§ Work order 1
According to the passage on distributed flow shop scheduling with preventive maintenance, what is the optimal makespan when deteriorating effects and PM activities are not considered?
§ Work order 2
Carry the passage on distributed flow shop scheduling with preventive maintenance forward from its final sentence.

§ Quoted passage
+++
In a similar manner to the study by Mao et al. [14], the following illustrative case is provided to evaluate the importance of the proposed DPFSSP with PM: there is a set of ten jobs to be assigned to two factories, each of which consists of three machines. The normal processing times of the jobs are shown in Table 1, in which FiMj represents machine j in factory i, and the deteriorating rate is set to 0.1. As for the maintenance activities, T , Δ 1 and Δ 2 are set to 30, 3 and 5, respectively, and the PM time is equal to 4.
Firstly, we refer to the mixed integer linear programming (MILP) model presented by [38] and use the software CPLEX to solve for an optimal solution to the example without considering deteriorating effects and PM activities. As shown in Figure 1, Job 10, Job 1, Job 3, Job 6 and Job 9 are sequentially assigned to Factory 1, and Factory 2 needs to manufacture Job 4, Job 7, Job8, Job5 and Job 2 in sequence. In this allocation model, the maximum completion time for each factory is 83, which also implies an optimal makespan of 83.
Next, deteriorating effects and PM are considered in the DPFSSP, however, we do not change the optimal scheduling of the original DPFSSP and only insert the proposed flexible PM constraints into the optimal scheduling considering deteriorating effects. As shown in Figure 2, the processing time of the job is extended as long as a machine’s age at the start time of processing the job is not zero. For instance, the deteriorating processing time of the Job 1 of F1M1 can be calculated by 10 + 0.1 × 8 = 10.8 , in which 10 is the normal processing time, 0.1 denotes the deteriorating rate, and 8 is the machine’s age immediately prior to Job 1 of F1M1. It is also observed that the insertion of PM activities disrupts the initially tight schedule. There is a lot of idle time resulting from machine unavailability, which causes a longer makespan. Specifically, take F1M2 as an example to illustrate this phenomenon.
+++
§ Record extracts

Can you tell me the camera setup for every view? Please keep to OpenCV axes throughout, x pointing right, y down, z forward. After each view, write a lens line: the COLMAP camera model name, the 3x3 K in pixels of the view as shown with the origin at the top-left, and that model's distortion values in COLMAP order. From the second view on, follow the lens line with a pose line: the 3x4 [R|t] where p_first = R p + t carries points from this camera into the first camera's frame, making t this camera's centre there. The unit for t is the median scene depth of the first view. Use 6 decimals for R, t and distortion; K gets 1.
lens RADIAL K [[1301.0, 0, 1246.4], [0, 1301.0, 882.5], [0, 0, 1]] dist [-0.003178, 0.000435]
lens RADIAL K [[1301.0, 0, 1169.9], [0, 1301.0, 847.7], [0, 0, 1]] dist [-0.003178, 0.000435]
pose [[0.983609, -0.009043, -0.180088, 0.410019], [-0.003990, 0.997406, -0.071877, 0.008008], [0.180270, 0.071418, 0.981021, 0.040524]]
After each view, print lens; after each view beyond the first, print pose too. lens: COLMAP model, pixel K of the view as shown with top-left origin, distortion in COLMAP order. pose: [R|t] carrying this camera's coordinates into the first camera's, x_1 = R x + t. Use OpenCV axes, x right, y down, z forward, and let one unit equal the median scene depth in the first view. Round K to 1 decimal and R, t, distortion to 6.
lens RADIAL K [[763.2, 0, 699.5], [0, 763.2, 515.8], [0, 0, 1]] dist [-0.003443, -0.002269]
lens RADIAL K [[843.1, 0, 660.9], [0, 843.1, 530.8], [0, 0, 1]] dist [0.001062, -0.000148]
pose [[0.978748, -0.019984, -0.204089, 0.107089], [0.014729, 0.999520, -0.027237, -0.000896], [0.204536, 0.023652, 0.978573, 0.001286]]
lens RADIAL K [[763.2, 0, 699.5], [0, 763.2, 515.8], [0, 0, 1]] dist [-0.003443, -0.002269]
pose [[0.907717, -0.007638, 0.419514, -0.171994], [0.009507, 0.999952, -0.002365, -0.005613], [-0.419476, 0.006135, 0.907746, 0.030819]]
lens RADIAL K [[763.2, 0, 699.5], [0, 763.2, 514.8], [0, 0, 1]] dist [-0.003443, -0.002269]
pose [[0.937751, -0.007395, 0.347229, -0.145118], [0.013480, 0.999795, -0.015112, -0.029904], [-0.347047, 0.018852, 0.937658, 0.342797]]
+++
§ Task output 1
83

§ Task output 2
The first is the initialization of flexible maintenance time windows on Machine 2 of Factory 1. Since the first job, i.e., Job 10 of F1M2, is initially processed immediately after its previous operation on Machine 1 of Factory 1 which is finished at time 8, and T , Δ 1 and Δ 2 are set to 30, 3 and 5, respectively, the set of time windows of F1M2 is noted as {[35, 43], [65, 73], [95, 103], }. The next step is to determine if the insertion of each job conflicts with the PM, and update its actual start time and completion time accordingly. Job 10 is finished at time 22 with a normal processing time of 14. Then, the starting time of Job 1 of F1M2 is 22, which depends on the maximum completion time between the last job on Machine 2 of Factory 1 and the last operation on Machine 1 of Factory 1. As a result of the deterioration effect, the deteriorating processing time of Job 1 of F1M2 is equal to 12.4 and its completion time is 34.4. Obviously, processing the first two jobs does not conflict with the first flexible time window, i.e., [35, 43]. However, the next Job 3 cannot be processed immediately after Job 1, since the insertion of Job 3 would make the completion time greater than the difference between the upper boundary of the maintenance time window and the PM time, i.e., it conflicts with the time window, and more importantly, the previous operation to Job 3 has not yet been executed. Therefore, after the processing of Job 1 of F1M2, the machine has 0.6 idle time and PM is performed at the lower bound of the time window, i.e., at time 35, and is finished at time 39. The machine then remains idle until time 43; the first operation of Job 3 is finished on Machine 1 of Factory 1 and the second operation of Job 3 is started on Machine 2 of Factory 1. Similarly, the scheduling of subsequent jobs of F1M2 generates more idle time as a result of the maintenance time window constraints and the completion time constraints of the corresponding previous operations. The same rule is applied to all the machines and a makespan of 123 is obtained.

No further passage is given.